** TO DO **
For the records below, give the number of lines containing the word "tenantSlug" and no other text.

** DATA SUPPLIED **
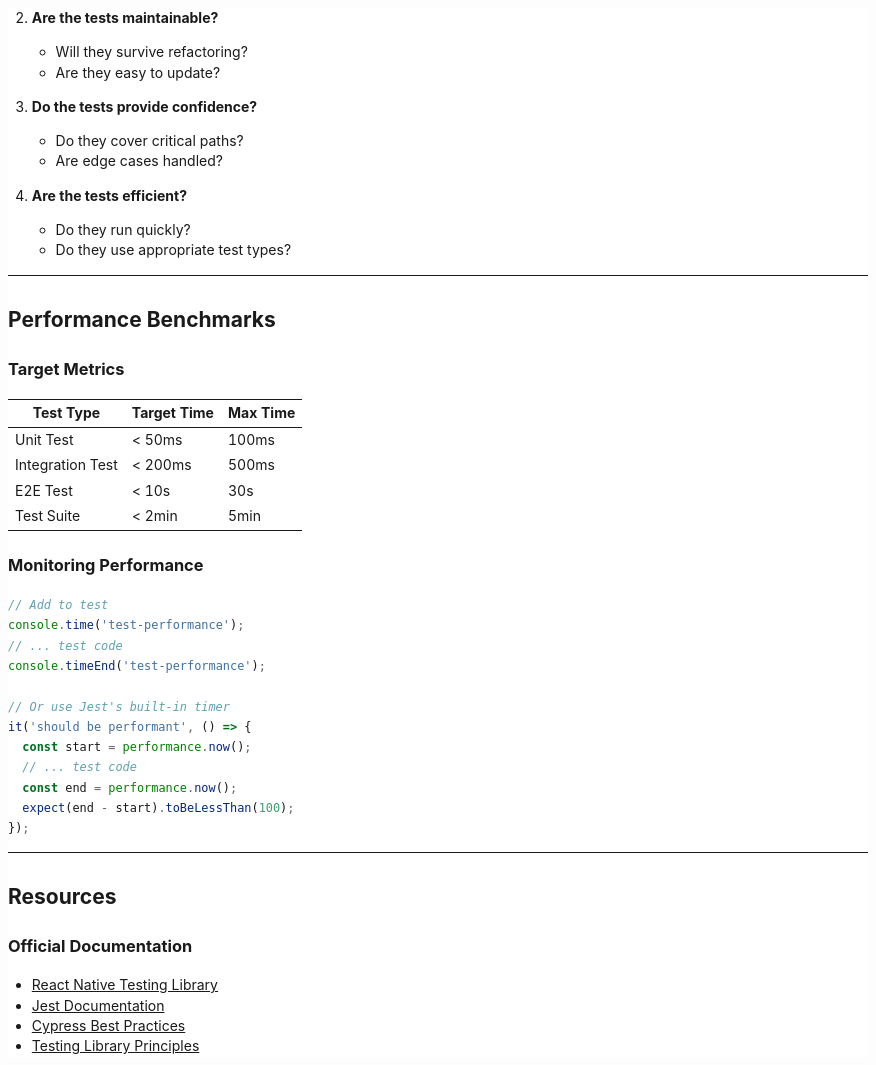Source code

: 2. **Are the tests maintainable?**
   - Will they survive refactoring?
   - Are they easy to update?

3. **Do the tests provide confidence?**
   - Do they cover critical paths?
   - Are edge cases handled?

4. **Are the tests efficient?**
   - Do they run quickly?
   - Do they use appropriate test types?

---

## Performance Benchmarks

### Target Metrics
| Test Type | Target Time | Max Time |
|-----------|------------|----------|
| Unit Test | < 50ms | 100ms |
| Integration Test | < 200ms | 500ms |
| E2E Test | < 10s | 30s |
| Test Suite | < 2min | 5min |

### Monitoring Performance
```javascript
// Add to test
console.time('test-performance');
// ... test code
console.timeEnd('test-performance');

// Or use Jest's built-in timer
it('should be performant', () => {
  const start = performance.now();
  // ... test code
  const end = performance.now();
  expect(end - start).toBeLessThan(100);
});
```

---

## Resources

### Official Documentation
- [React Native Testing Library](https://callstack.github.io/react-native-testing-library/)
- [Jest Documentation](https://jestjs.io/docs/getting-started)
- [Cypress Best Practices](https://docs.cypress.io/guides/references/best-practices)
- [Testing Library Principles](https://testing-library.com/docs/guiding-principles)
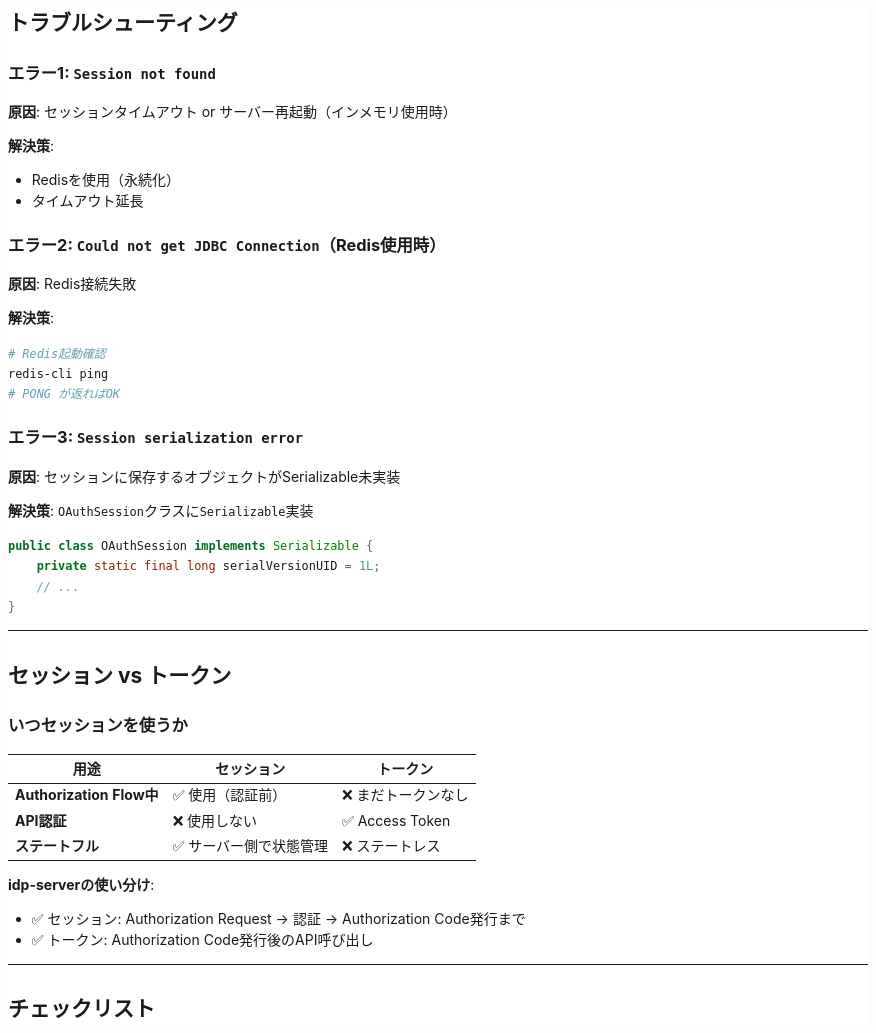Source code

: ## トラブルシューティング

### エラー1: `Session not found`

**原因**: セッションタイムアウト or サーバー再起動（インメモリ使用時）

**解決策**:
- Redisを使用（永続化）
- タイムアウト延長

### エラー2: `Could not get JDBC Connection`（Redis使用時）

**原因**: Redis接続失敗

**解決策**:
```bash
# Redis起動確認
redis-cli ping
# PONG が返ればOK
```

### エラー3: `Session serialization error`

**原因**: セッションに保存するオブジェクトがSerializable未実装

**解決策**: `OAuthSession`クラスに`Serializable`実装
```java
public class OAuthSession implements Serializable {
    private static final long serialVersionUID = 1L;
    // ...
}
```

---

## セッション vs トークン

### いつセッションを使うか

| 用途 | セッション | トークン |
|------|----------|---------|
| **Authorization Flow中** | ✅ 使用（認証前） | ❌ まだトークンなし |
| **API認証** | ❌ 使用しない | ✅ Access Token |
| **ステートフル** | ✅ サーバー側で状態管理 | ❌ ステートレス |

**idp-serverの使い分け**:
- ✅ セッション: Authorization Request → 認証 → Authorization Code発行まで
- ✅ トークン: Authorization Code発行後のAPI呼び出し

---

## チェックリスト
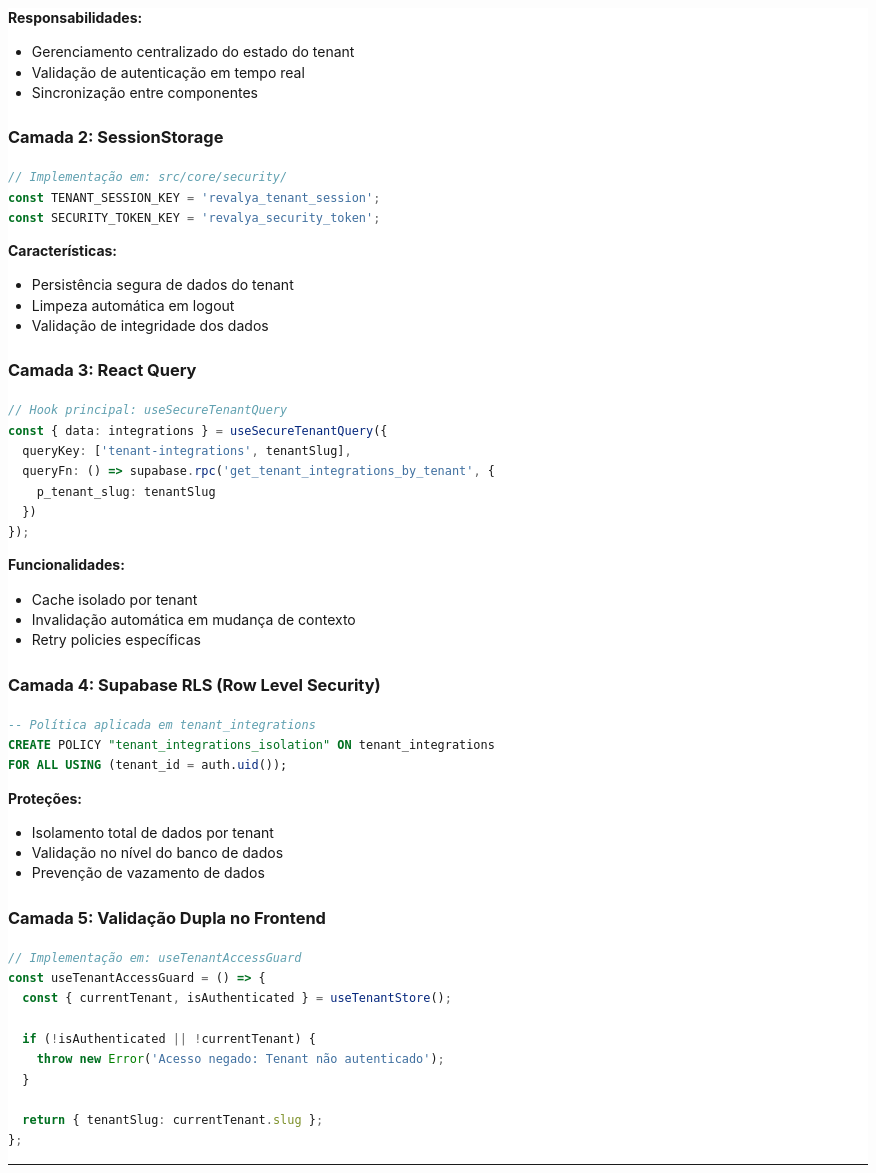 **Responsabilidades:**
- Gerenciamento centralizado do estado do tenant
- Validação de autenticação em tempo real
- Sincronização entre componentes

### Camada 2: SessionStorage
```typescript
// Implementação em: src/core/security/
const TENANT_SESSION_KEY = 'revalya_tenant_session';
const SECURITY_TOKEN_KEY = 'revalya_security_token';
```

**Características:**
- Persistência segura de dados do tenant
- Limpeza automática em logout
- Validação de integridade dos dados

### Camada 3: React Query
```typescript
// Hook principal: useSecureTenantQuery
const { data: integrations } = useSecureTenantQuery({
  queryKey: ['tenant-integrations', tenantSlug],
  queryFn: () => supabase.rpc('get_tenant_integrations_by_tenant', {
    p_tenant_slug: tenantSlug
  })
});
```

**Funcionalidades:**
- Cache isolado por tenant
- Invalidação automática em mudança de contexto
- Retry policies específicas

### Camada 4: Supabase RLS (Row Level Security)
```sql
-- Política aplicada em tenant_integrations
CREATE POLICY "tenant_integrations_isolation" ON tenant_integrations
FOR ALL USING (tenant_id = auth.uid());
```

**Proteções:**
- Isolamento total de dados por tenant
- Validação no nível do banco de dados
- Prevenção de vazamento de dados

### Camada 5: Validação Dupla no Frontend
```typescript
// Implementação em: useTenantAccessGuard
const useTenantAccessGuard = () => {
  const { currentTenant, isAuthenticated } = useTenantStore();
  
  if (!isAuthenticated || !currentTenant) {
    throw new Error('Acesso negado: Tenant não autenticado');
  }
  
  return { tenantSlug: currentTenant.slug };
};
```

---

** RESULT OF THIS TASK **
3